There’s an old political maxim that holds that the higher the office, the more important candidate. Voters often have no idea what sort of person their lieutenant governor might be, but long before Election Day, in any year divisible by four, most voters have definite opinions about the competing presidential nominees — which one they like more, trust more, would rather have for a next-door neighbor or an in-law.

We hear a lot of cheap talk in campaigns about “family values.” But after watching “Mitt,” I would argue that Mitt Romney genuinely values family. Ann and Mitt have 22 grandchildren, and with each of them in this movie, Mitt is openly affectionate and playful.

In one moving exchange, Romney speaks to his sons about their late grandfather, his own dad, the able, former Michigan Gov. George Romney: “He was the real deal. The guy was born in Mexico. He didn’t have a college degree. He became head of a car company and became governor.” Then, revealing an introspective side, he continues, “I started off with money and education and Harvard Business School and Harvard Law School … I’m standing on his shoulders.” Moments later, the family, without self-consciousness, are on their knees praying as Romney thanks God for the opportunities — and advantages — Romney’s parents gave him.

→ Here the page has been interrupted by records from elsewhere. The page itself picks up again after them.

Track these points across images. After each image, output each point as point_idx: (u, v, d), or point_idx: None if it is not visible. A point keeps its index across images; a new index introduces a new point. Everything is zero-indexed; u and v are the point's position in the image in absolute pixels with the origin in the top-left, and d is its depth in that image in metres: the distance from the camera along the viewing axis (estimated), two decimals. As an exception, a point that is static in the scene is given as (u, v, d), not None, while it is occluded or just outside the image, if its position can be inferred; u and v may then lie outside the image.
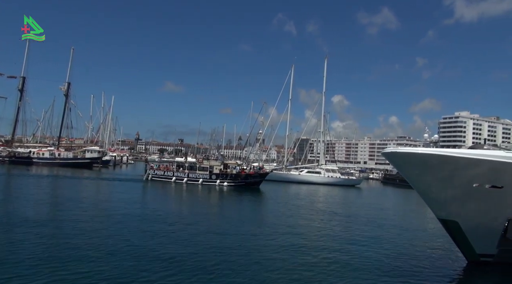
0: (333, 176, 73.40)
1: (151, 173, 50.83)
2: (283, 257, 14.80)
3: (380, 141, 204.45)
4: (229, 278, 11.84)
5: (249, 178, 50.08)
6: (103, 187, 40.72)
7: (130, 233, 17.22)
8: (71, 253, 13.16)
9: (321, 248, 17.09)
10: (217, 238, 17.42)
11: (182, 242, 16.13)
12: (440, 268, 15.14)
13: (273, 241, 17.76)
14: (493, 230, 14.37)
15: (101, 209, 24.28)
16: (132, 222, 20.04)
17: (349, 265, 14.43)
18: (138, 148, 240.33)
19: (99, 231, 17.12)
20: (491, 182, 13.43)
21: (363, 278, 12.97)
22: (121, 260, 12.86)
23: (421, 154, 13.54)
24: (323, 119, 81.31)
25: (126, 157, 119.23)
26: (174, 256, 13.71)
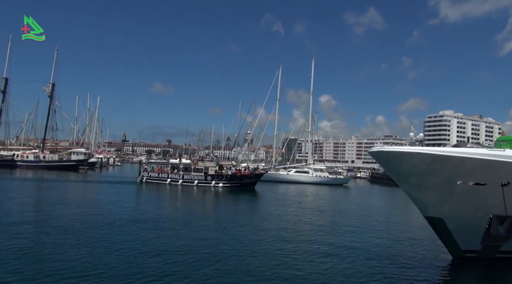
0: (321, 176, 73.89)
1: (145, 175, 50.01)
2: (275, 259, 14.89)
3: (367, 140, 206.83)
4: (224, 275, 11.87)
5: (244, 179, 49.92)
6: (95, 190, 39.47)
7: (124, 237, 17.00)
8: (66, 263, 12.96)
9: (309, 247, 17.22)
10: (214, 240, 17.39)
11: (178, 247, 15.84)
12: (426, 264, 15.43)
13: (267, 245, 17.81)
14: (477, 227, 14.72)
15: (96, 214, 23.10)
16: (126, 226, 19.56)
17: (337, 261, 14.67)
18: (125, 150, 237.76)
19: (93, 236, 16.85)
20: (475, 180, 13.75)
21: (350, 275, 13.13)
22: (119, 261, 12.74)
23: (407, 153, 13.78)
24: (311, 119, 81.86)
25: (113, 158, 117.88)
26: (171, 259, 13.65)
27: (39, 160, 71.07)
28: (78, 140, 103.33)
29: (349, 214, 30.31)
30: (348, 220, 26.58)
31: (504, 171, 13.30)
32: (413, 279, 13.19)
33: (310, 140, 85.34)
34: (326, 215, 29.28)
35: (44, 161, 71.29)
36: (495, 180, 13.44)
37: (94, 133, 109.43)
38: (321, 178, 72.86)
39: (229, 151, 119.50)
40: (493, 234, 14.78)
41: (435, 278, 14.06)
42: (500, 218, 14.37)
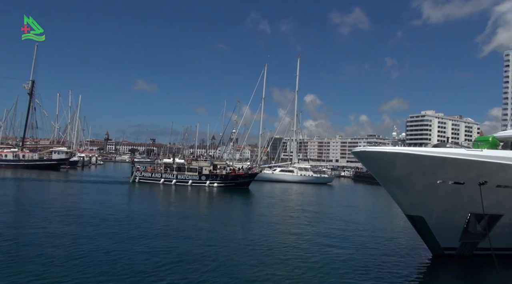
0: (305, 174, 74.54)
1: (138, 175, 49.14)
2: (267, 258, 14.96)
3: (351, 139, 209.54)
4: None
5: (239, 179, 49.81)
6: (85, 191, 37.71)
7: (118, 239, 16.71)
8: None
9: (291, 245, 17.38)
10: (208, 241, 17.33)
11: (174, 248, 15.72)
12: (406, 261, 15.81)
13: (262, 243, 17.86)
14: (456, 224, 15.15)
15: (88, 216, 22.28)
16: (118, 228, 19.10)
17: (318, 259, 14.90)
18: (108, 149, 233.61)
19: (74, 235, 16.58)
20: (454, 179, 14.15)
21: (332, 272, 13.35)
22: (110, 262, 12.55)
23: (389, 153, 14.05)
24: (296, 118, 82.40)
25: (95, 157, 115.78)
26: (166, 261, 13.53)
27: (19, 159, 69.21)
28: (59, 138, 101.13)
29: (332, 213, 30.69)
30: (331, 219, 26.93)
31: (482, 170, 13.73)
32: (394, 275, 13.48)
33: (295, 139, 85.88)
34: (310, 214, 29.57)
35: (23, 160, 69.46)
36: (473, 179, 13.85)
37: (76, 131, 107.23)
38: (305, 177, 73.48)
39: (214, 150, 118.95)
40: (471, 232, 15.25)
41: (415, 274, 14.40)
42: (477, 216, 14.84)
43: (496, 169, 13.74)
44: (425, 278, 14.35)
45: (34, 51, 68.66)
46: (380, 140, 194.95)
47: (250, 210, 31.71)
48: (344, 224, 24.56)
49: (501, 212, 14.93)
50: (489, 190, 13.97)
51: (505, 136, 20.89)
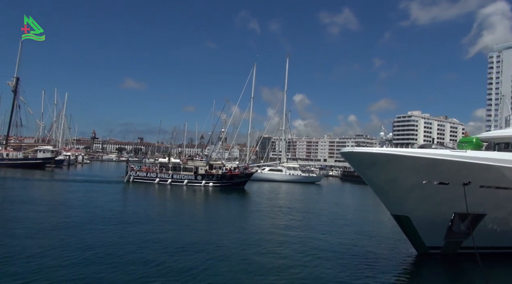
0: (294, 174, 74.92)
1: (133, 175, 48.54)
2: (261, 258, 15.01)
3: (339, 139, 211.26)
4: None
5: (234, 179, 49.70)
6: (79, 190, 36.65)
7: (104, 237, 16.57)
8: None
9: (279, 244, 17.53)
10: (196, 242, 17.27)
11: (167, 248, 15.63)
12: (392, 260, 16.09)
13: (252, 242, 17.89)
14: (441, 224, 15.46)
15: (80, 216, 21.78)
16: (107, 228, 18.89)
17: (306, 257, 15.07)
18: (94, 147, 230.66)
19: (65, 235, 16.34)
20: (439, 179, 14.43)
21: (318, 270, 13.49)
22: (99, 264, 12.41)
23: (375, 153, 14.26)
24: (285, 117, 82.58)
25: (82, 156, 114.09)
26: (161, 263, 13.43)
27: (2, 158, 67.79)
28: (44, 137, 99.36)
29: (321, 212, 30.95)
30: (319, 217, 27.18)
31: (466, 171, 14.04)
32: (380, 273, 13.70)
33: (284, 139, 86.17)
34: (298, 213, 29.81)
35: (7, 159, 68.07)
36: (457, 179, 14.16)
37: (62, 130, 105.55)
38: (294, 176, 73.85)
39: (202, 149, 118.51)
40: (455, 231, 15.59)
41: (400, 273, 14.66)
42: (461, 215, 15.16)
43: (479, 170, 14.08)
44: (410, 276, 14.59)
45: (19, 48, 67.49)
46: (367, 140, 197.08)
47: (244, 210, 31.69)
48: (331, 223, 24.81)
49: (484, 212, 15.30)
50: (473, 190, 14.30)
51: (488, 137, 21.40)
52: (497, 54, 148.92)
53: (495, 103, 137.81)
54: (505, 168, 14.35)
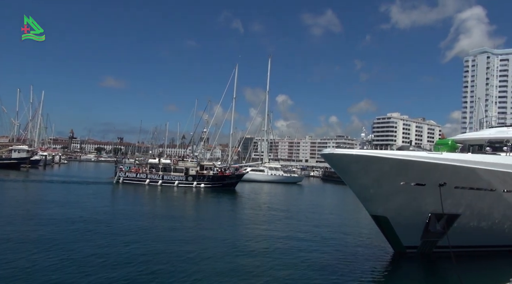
0: (276, 174, 75.30)
1: (122, 176, 47.61)
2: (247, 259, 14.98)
3: (321, 140, 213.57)
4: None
5: (226, 179, 49.58)
6: (65, 192, 35.47)
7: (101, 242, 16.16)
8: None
9: (260, 244, 17.60)
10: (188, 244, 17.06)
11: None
12: (370, 259, 16.41)
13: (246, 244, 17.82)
14: (417, 224, 15.85)
15: (64, 219, 21.01)
16: (95, 231, 18.49)
17: (285, 256, 15.28)
18: (72, 147, 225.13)
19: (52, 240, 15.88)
20: (416, 181, 14.79)
21: (297, 271, 13.60)
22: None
23: (354, 155, 14.48)
24: (267, 118, 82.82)
25: (59, 156, 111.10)
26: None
27: (-26, 158, 65.33)
28: (19, 136, 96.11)
29: (301, 212, 31.21)
30: (300, 218, 27.40)
31: (441, 172, 14.44)
32: (358, 272, 13.98)
33: (266, 139, 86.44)
34: (279, 213, 29.99)
35: (-21, 159, 65.64)
36: (433, 180, 14.55)
37: (38, 129, 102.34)
38: (276, 177, 74.22)
39: (184, 149, 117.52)
40: (431, 231, 16.01)
41: (377, 272, 14.95)
42: (437, 216, 15.59)
43: (454, 171, 14.51)
44: (387, 275, 14.91)
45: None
46: (348, 141, 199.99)
47: (234, 212, 31.52)
48: (311, 223, 25.08)
49: (458, 212, 15.78)
50: (448, 191, 14.73)
51: (463, 139, 22.10)
52: (472, 58, 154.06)
53: (470, 106, 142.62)
54: (478, 170, 14.85)
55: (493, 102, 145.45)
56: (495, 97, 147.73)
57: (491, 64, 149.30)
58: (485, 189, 15.44)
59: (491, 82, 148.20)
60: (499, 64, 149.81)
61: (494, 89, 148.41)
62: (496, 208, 16.33)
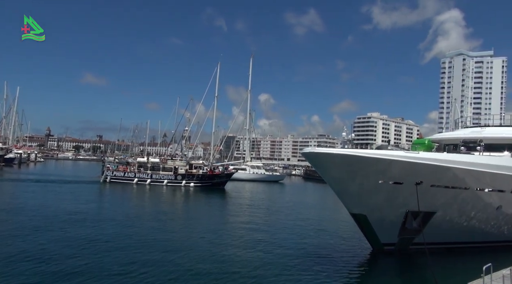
0: (258, 173, 75.46)
1: (109, 175, 46.76)
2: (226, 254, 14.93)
3: (303, 139, 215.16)
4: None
5: (215, 179, 49.42)
6: (47, 192, 34.33)
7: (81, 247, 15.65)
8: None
9: (241, 242, 17.65)
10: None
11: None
12: (349, 256, 16.72)
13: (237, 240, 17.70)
14: (395, 222, 16.21)
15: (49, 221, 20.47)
16: (76, 231, 18.15)
17: (265, 254, 15.39)
18: (49, 145, 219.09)
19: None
20: (394, 179, 15.11)
21: (277, 266, 13.81)
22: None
23: (334, 154, 14.68)
24: (249, 117, 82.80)
25: (35, 154, 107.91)
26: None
27: None
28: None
29: (283, 210, 31.42)
30: (281, 216, 27.62)
31: (418, 171, 14.80)
32: (337, 269, 14.24)
33: (248, 138, 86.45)
34: (261, 211, 30.11)
35: (-51, 157, 63.04)
36: (410, 179, 14.90)
37: (13, 126, 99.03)
38: (258, 175, 74.37)
39: (165, 148, 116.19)
40: (408, 228, 16.39)
41: (356, 268, 15.26)
42: (414, 213, 15.98)
43: (430, 170, 14.89)
44: (364, 271, 15.26)
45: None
46: (329, 140, 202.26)
47: (223, 212, 31.44)
48: (292, 221, 25.31)
49: (434, 210, 16.22)
50: (424, 189, 15.12)
51: (439, 139, 22.72)
52: (449, 60, 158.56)
53: (446, 107, 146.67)
54: (453, 169, 15.29)
55: (468, 103, 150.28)
56: (470, 98, 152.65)
57: (466, 66, 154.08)
58: (460, 187, 15.92)
59: (466, 83, 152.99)
60: (474, 66, 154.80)
61: (469, 91, 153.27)
62: (470, 206, 16.87)
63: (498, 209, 17.49)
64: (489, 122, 29.09)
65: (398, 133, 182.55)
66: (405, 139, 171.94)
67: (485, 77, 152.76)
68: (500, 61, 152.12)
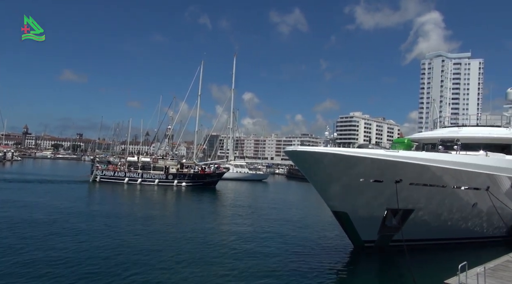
0: (241, 172, 75.39)
1: (99, 174, 45.80)
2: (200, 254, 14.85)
3: (286, 138, 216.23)
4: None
5: (207, 178, 49.24)
6: (37, 192, 33.35)
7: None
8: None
9: (222, 241, 17.67)
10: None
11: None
12: (330, 253, 16.98)
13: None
14: (375, 219, 16.51)
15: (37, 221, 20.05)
16: (64, 232, 17.66)
17: (247, 252, 15.59)
18: (26, 144, 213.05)
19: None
20: (374, 177, 15.37)
21: (260, 264, 13.91)
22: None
23: (316, 152, 14.82)
24: (232, 116, 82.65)
25: (11, 153, 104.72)
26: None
27: None
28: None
29: (266, 209, 31.52)
30: (264, 214, 27.71)
31: (398, 169, 15.11)
32: (318, 266, 14.40)
33: (232, 137, 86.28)
34: (244, 210, 30.14)
35: None
36: (390, 177, 15.19)
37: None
38: (241, 174, 74.31)
39: (147, 146, 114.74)
40: (388, 225, 16.73)
41: (336, 266, 15.46)
42: (393, 211, 16.32)
43: (409, 169, 15.22)
44: (344, 269, 15.50)
45: None
46: (313, 139, 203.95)
47: (215, 211, 31.19)
48: (275, 219, 25.43)
49: (412, 207, 16.60)
50: (404, 187, 15.45)
51: (418, 138, 23.25)
52: (428, 61, 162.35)
53: (426, 107, 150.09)
54: (431, 167, 15.67)
55: (447, 103, 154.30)
56: (449, 99, 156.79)
57: (445, 68, 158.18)
58: (438, 185, 16.33)
59: (445, 84, 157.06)
60: (452, 67, 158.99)
61: (448, 91, 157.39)
62: (447, 204, 17.35)
63: (474, 206, 18.05)
64: (466, 122, 30.11)
65: (379, 133, 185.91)
66: (386, 139, 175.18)
67: (462, 78, 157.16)
68: (477, 63, 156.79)
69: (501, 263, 11.53)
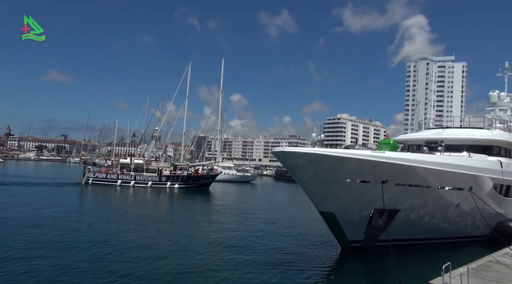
0: (229, 173, 75.22)
1: (91, 176, 45.06)
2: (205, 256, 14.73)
3: (274, 139, 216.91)
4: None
5: (200, 180, 49.00)
6: (28, 195, 32.52)
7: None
8: None
9: (212, 241, 17.54)
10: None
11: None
12: (317, 253, 17.05)
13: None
14: (362, 219, 16.66)
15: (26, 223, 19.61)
16: (61, 235, 17.29)
17: (234, 253, 15.50)
18: (9, 145, 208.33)
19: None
20: (361, 178, 15.52)
21: (247, 265, 13.90)
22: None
23: (304, 153, 14.89)
24: (220, 117, 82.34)
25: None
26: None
27: None
28: None
29: (253, 210, 31.49)
30: (251, 215, 27.67)
31: (384, 170, 15.28)
32: (305, 266, 14.49)
33: (220, 138, 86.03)
34: (232, 212, 30.06)
35: None
36: (376, 178, 15.36)
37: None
38: (229, 176, 74.14)
39: (134, 148, 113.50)
40: (374, 225, 16.90)
41: (322, 266, 15.48)
42: (379, 211, 16.49)
43: (395, 169, 15.42)
44: (330, 269, 15.51)
45: None
46: (300, 140, 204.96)
47: (209, 214, 31.00)
48: (263, 220, 25.46)
49: (398, 207, 16.82)
50: (389, 187, 15.63)
51: (403, 140, 23.60)
52: (414, 64, 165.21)
53: (411, 109, 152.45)
54: (416, 168, 15.92)
55: (431, 105, 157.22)
56: (434, 101, 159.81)
57: (430, 70, 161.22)
58: (422, 186, 16.59)
59: (430, 87, 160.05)
60: (437, 70, 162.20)
61: (432, 94, 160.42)
62: (432, 203, 17.63)
63: (457, 207, 18.40)
64: (450, 124, 30.66)
65: (366, 134, 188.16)
66: (372, 140, 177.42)
67: (447, 81, 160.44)
68: (461, 66, 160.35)
69: (484, 263, 11.77)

What was missing from the Romney candidacy and from the film as well is any expression for what we, as a nation, ought to or could do for children in our country who were not lucky enough to have a father with the talents and values of George Romney. In fact, the only “victims” whose cause he embraces in private are the small businesses he regards as oppressed by onerous tax rates and red-tape regulations. What we see is a keenly analytical Mitt Romney who tempers his family’s enthusiasm following his victory in the first debate over Obama by reminding them that incumbent presidents, because they are overconfident, almost invariably have lost the first debate. On election night 2012, as the tide turns against the GOP, Craig Romney tries to cheer up his father by pointing out that he was “still ahead in the popular vote.” Mitt’s clear-eyed response: “Yeah, well we haven’t got California yet.”

Obama won by almost 5 million votes. But that voters in 2012 were never able to see this very human side of the presidential challenger, which the movie “Mitt” captures, could well constitute a case of criminal negligence on the part of the Republican campaign.